◆ Task requirements: Repeat the text of all the records below word for word, leaving the pictures out of your answer.

◆ Listed entries:
----

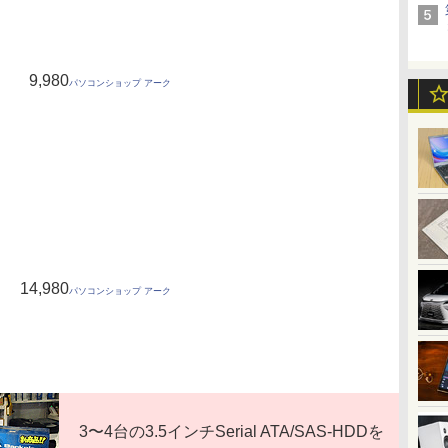
9,980
パソコンショップ アーク
14,980
パソコンショップ アーク
3〜4台の3.5インチSerial ATA/SAS-HDDを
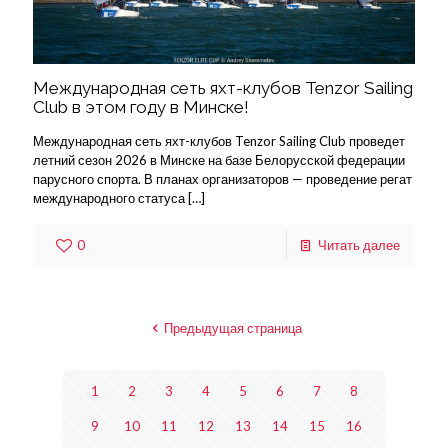
Международная сеть яхт-клубов Tenzor Sailing
Club в этом году в Минске!
Международная сеть яхт-клубов Tenzor Sailing Club проведет
летний сезон 2026 в Минске на базе Белорусской федерации
парусного спорта. В планах организаторов — проведение регат
международного статуса
[…]
0
Читать далее
Предыдущая страница
1
2
3
4
5
6
7
8
9
10
11
12
13
14
15
16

----

◆ Answer section:
9,980
パソコンショップ アーク
14,980
パソコンショップ アーク
3〜4台の3.5インチSerial ATA/SAS-HDDを
Международная сеть яхт-клубов Tenzor Sailing
Club в этом году в Минске!
Международная сеть яхт-клубов Tenzor Sailing Club проведет
летний сезон 2026 в Минске на базе Белорусской федерации
парусного спорта. В планах организаторов — проведение регат
международного статуса
[…]
0
Читать далее
Предыдущая страница
1
2
3
4
5
6
7
8
9
10
11
12
13
14
15
16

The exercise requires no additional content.